What we might not quite be aware of is that plants may also need us. And not just for our CO2.

Humans and plants have been working together for thousands of years. But in the last several decades, humans have been separating themselves from plants more and more. According to Anastasia, plants need the feedback of our being. They need their souls fed by us. When we withdraw our personalities and attention, plants suffer.

One way to heal this lack is to plant seeds imbued with our consciousness. Anastasia recommends a three-part method for doing this. The first step is putting the seeds to be planted under the tongue for nine minutes, to infuse them with the invisible but tangible messages of our bodies.

The second step is to put the seeds in our palms, and breathe on them. Breath has holy meaning in many cultures; in ours, the word “inspire” means to take in breath or spirit. And by the way, seeds breathe, too. Just very very slowly. But that’s how they manage to keep viable for years (sometimes centuries, or even millenia).

The final step to conscious seed-planting is to  stand barefoot on the ground where we will be planting the seeds, and hold them  to the sky.

If we are planting a large crop (Elwell plants rice), we can just do this with a few of the seeds; they will communicate the messages we’ve given them to the other seeds.

Sound whacky? Maybe. But to me, it sounds like some of the less formal rituals I like to do when I plant, and it sounds worth trying.

Gardening and wandering in the woods has led me to a clear understanding: plants are sentient beings. In fact, I’ll come out of the closet and admit that for me, everything is sentient: I’m an animist. Working on that assumption can completely change your life. In fact, working on that assumption might be just the change our fast-moving produce-produce-produce culture needs so badly.

So, even if you think treating seeds this way is crazy, why not try an experiment, if only to prove that it doesn’t work?  Plant some seeds without this attention and some with it. See if you notice a difference in the growing plants, the flowering, and the harvest.  Or yourself.


* If you haven’t tried it, South River miso is an entirely different experience than other misos.They make the miso in wooden tubs over wood fires, doing everything the traditional way. At first I wondered why their miso was so much more expensive than others. Then I tried it, and all was revealed: it was the difference between a bottle of table red and a bottle of fine vintage wine. (And no, they aren’t paying me to say this: it’s unsolicited enthusiasm.)

**THINGS TO DO:**
**a)** List the three steps of the seed-planting method described in the passage on conscious seed-planting.
**b)** Translate this sentence from the passage on conscious seed-planting into Spanish: "Humans and plants have been working together for thousands of years."
**c)** According to the passage on conscious seed-planting, how long should the seeds stay under the tongue?

**DATA:**

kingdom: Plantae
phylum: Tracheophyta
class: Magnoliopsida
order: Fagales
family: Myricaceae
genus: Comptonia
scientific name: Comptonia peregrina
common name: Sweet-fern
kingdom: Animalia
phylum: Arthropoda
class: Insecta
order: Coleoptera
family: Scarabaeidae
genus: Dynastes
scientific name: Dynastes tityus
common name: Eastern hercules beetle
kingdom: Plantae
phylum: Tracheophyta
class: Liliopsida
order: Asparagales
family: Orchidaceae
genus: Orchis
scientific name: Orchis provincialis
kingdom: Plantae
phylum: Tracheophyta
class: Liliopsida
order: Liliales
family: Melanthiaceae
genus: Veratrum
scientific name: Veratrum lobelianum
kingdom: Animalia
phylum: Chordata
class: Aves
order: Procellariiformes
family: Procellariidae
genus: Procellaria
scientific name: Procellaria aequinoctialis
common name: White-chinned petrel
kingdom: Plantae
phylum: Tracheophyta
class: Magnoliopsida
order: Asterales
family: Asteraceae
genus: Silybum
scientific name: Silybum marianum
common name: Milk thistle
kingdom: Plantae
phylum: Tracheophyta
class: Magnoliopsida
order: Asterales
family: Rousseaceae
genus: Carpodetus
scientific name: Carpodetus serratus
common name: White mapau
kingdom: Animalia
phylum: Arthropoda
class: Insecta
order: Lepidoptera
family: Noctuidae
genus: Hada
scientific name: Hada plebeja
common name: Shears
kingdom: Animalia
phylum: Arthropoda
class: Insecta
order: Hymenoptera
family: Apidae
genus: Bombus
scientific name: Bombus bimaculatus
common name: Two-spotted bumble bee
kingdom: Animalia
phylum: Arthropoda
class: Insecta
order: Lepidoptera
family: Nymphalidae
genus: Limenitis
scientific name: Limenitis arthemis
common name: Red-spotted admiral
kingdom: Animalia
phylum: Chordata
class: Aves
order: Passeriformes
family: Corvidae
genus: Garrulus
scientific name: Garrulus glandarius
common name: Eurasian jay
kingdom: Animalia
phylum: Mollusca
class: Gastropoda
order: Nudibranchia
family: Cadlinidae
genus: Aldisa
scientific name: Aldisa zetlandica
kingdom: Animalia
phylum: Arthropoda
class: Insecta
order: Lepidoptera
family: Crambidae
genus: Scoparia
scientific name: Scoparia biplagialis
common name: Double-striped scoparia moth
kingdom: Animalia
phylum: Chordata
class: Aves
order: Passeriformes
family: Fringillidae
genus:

**WRITTEN ANSWERS:**
**a)**
1. Put the seeds under the tongue for nine minutes.
2. Hold the seeds in the palms and breathe on them.
3. Stand barefoot on the ground where the seeds will be planted and hold them to the sky.

**b)** Los seres humanos y las plantas han estado trabajando juntos durante miles de años.

**c)** Nine minutes.